Les petites phrases assassines, les actions de défense et de contre-attaque se succèdent dans la bataille politique et économique qui agite le secteur pharmaceutique français depuis le 26 janvier, date de l'offre publique d'achat (OPA) du laboratoire Sanofi-Synthélabo sur son concurrent Aventis. Rappelons que l'OPA, estimée entre 44,8 et 47,8 milliards d'euros, est jugée hostile par Aventis, qui a officiellement appelé à la rescousse, le 2 avril, le groupe helvétique Novartis. Ce dernier a les moyens, mais pas encore la volonté, de nettement surenchérir avant mi-juin, date probable de la clôture de l'offre.

Le gouvernement français semble toujours privilégier une solution franco-française, reposant sur des considérations politiques plus qu'économiques, et n'a de loin pas la position neutre souhaitée par Novartis. Or, seule cette attitude qui garantirait la paix sociale et la non-entrave des homologations de médicaments sur sol français, permettrait à Novartis d'entrer dans le vif du sujet avec une estimation claire du risque économique inhérent à toute opération de fusion (LT du 3.04.2004).

Intérêt national prépondérant

Le régime de la douche écossaise se poursuit. Vendredi, la voie semblait se dégager pour Novartis à la suite des déclarations de Patrick Devedjian, ministre de l'Industrie, selon lesquelles «le gouvernement devait rester neutre». Le ministre s'est dit prêt à rencontrer Daniel Vasella, patron de Novartis, bienveillance qui contraste avec l'attitude adoptée précédemment par l'entourage du premier ministre Jean-Pierre Raffarin, qui a discrètement conseillé à Daniel Vasella, en mars, de rester hors de l'affaire.

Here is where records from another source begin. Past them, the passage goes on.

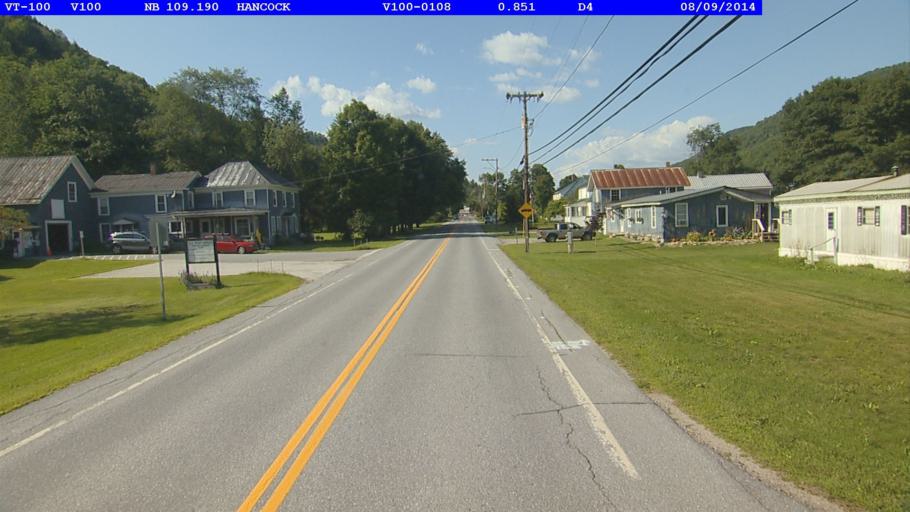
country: US
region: Vermont
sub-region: Orange County
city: Randolph
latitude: 43.9211
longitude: -72.8401
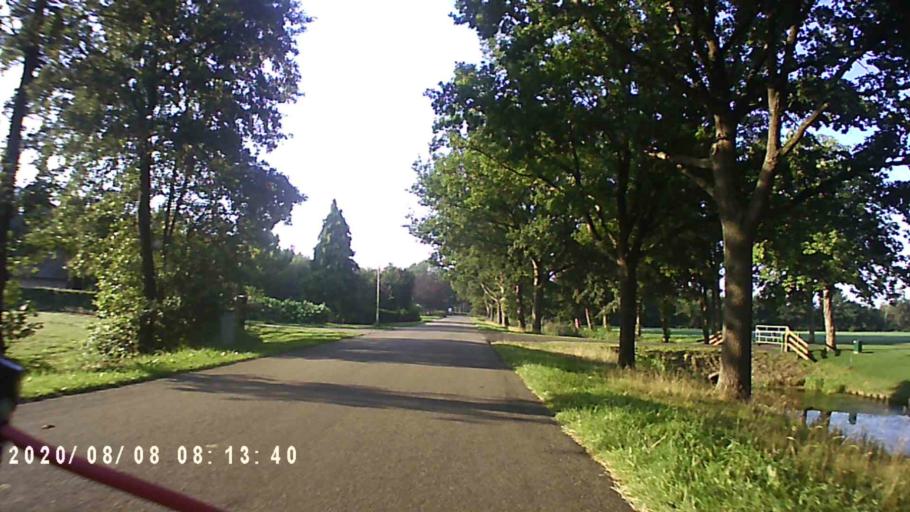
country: NL
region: Groningen
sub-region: Gemeente Leek
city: Leek
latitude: 53.0992
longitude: 6.3405
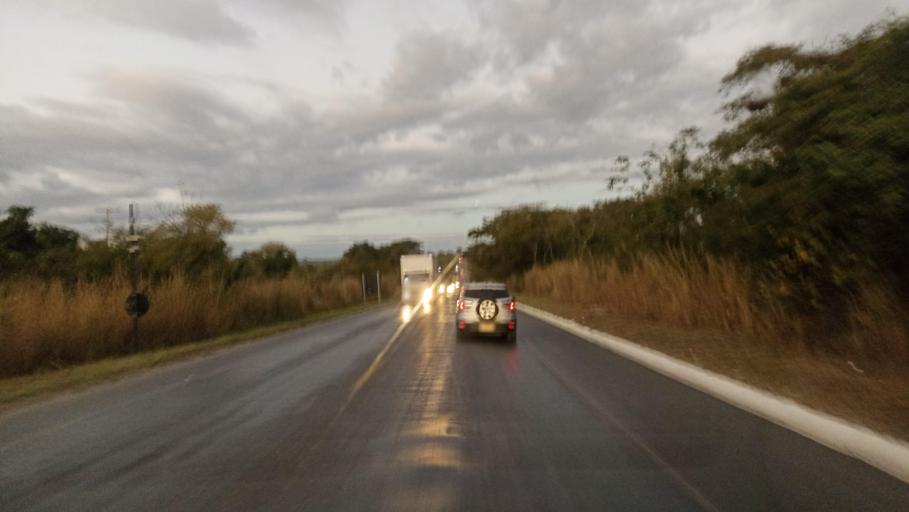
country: BR
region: Minas Gerais
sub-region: Montes Claros
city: Montes Claros
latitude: -16.6585
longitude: -43.7346
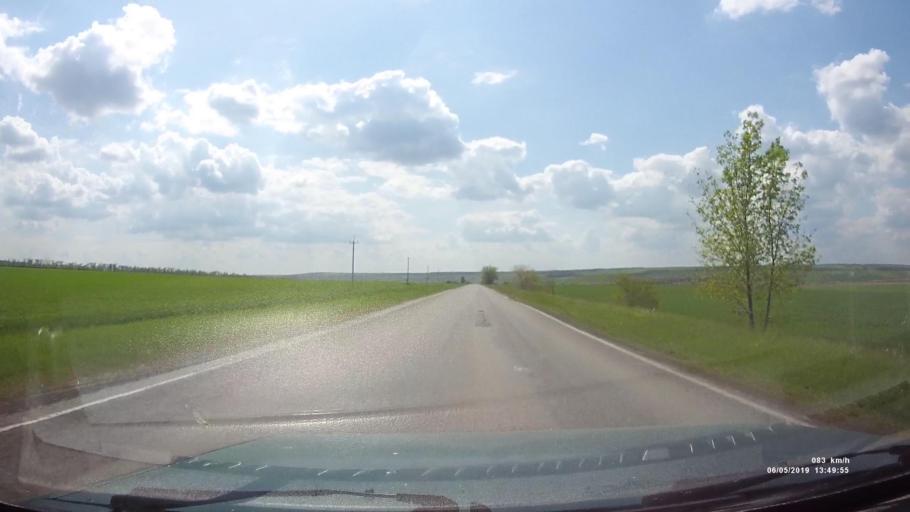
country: RU
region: Rostov
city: Melikhovskaya
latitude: 47.6573
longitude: 40.5157
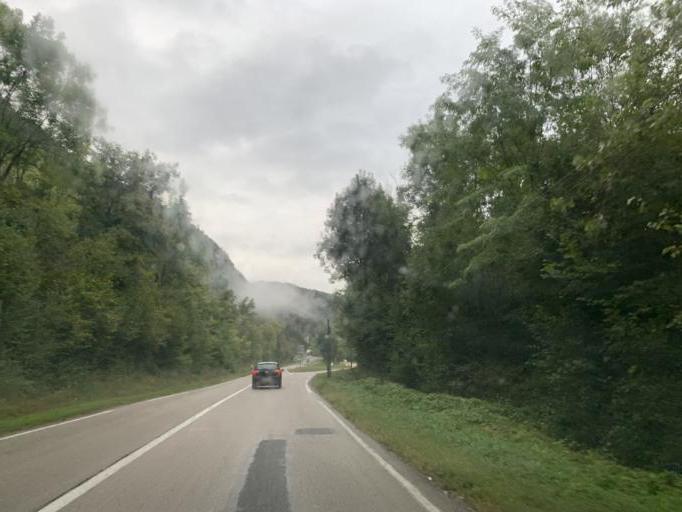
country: FR
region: Rhone-Alpes
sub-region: Departement de l'Isere
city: Les Avenieres
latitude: 45.6745
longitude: 5.6080
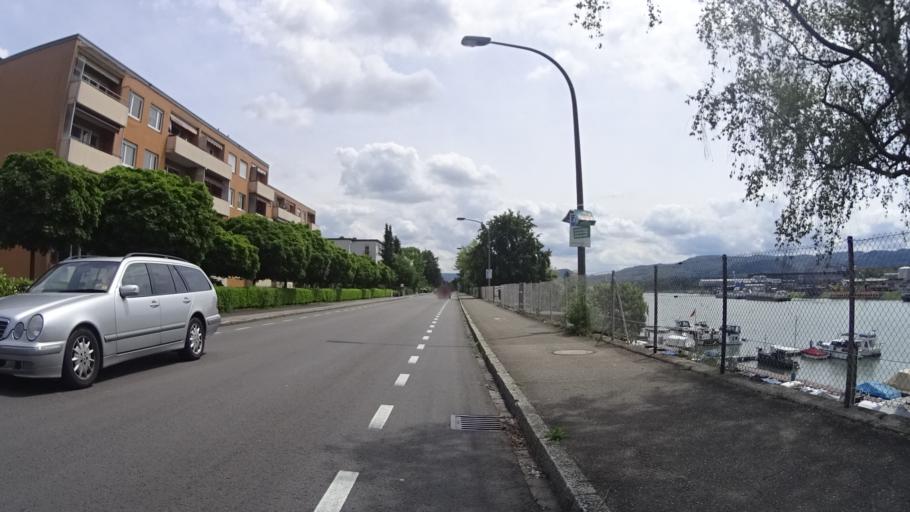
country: CH
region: Basel-Landschaft
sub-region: Bezirk Arlesheim
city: Birsfelden
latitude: 47.5603
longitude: 7.6395
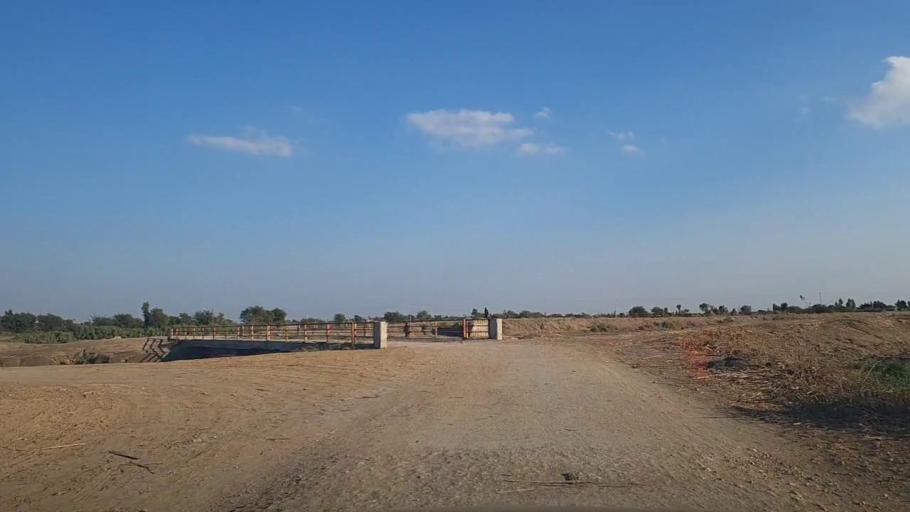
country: PK
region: Sindh
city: Jhol
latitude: 25.9261
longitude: 69.0153
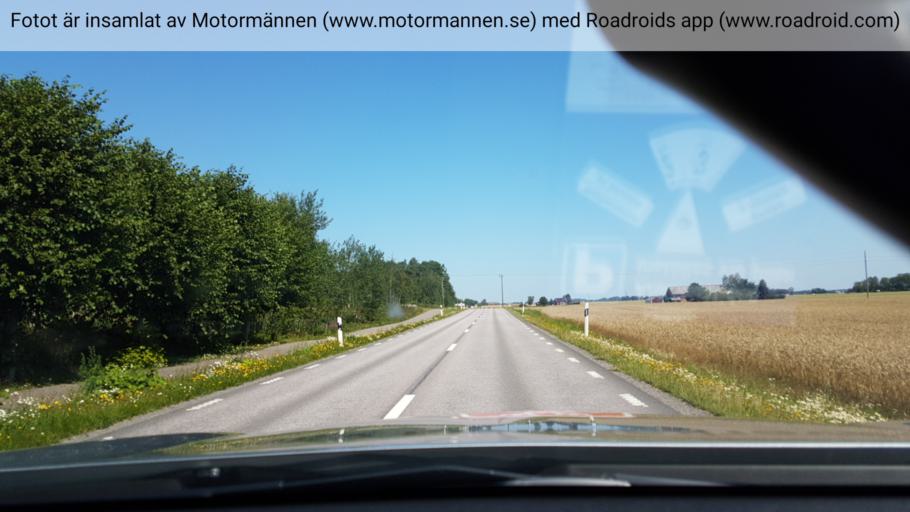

Mardi, Matignon a désavoué le ministre de l'Industrie en signalant que le «premier ministre reste très attentif à l'intérêt national et stratégique de ces sociétés». Une manière de signifier l'intention du gouvernement de peser dans la balance pour que l'offre hostile de Sanofi se transforme en accord à l'amiable sans intervention «étrangère» afin de conserver un groupe pharmaceutique français opérant au niveau mondial. En effet, en cas de fusion entre Aventis et Novartis, on peut imaginer, fin 2004, l'absorption de Sanofi par un autre groupe étranger, en raison de la fin du pacte d'actionnaires qui lie Total et L'Oréal.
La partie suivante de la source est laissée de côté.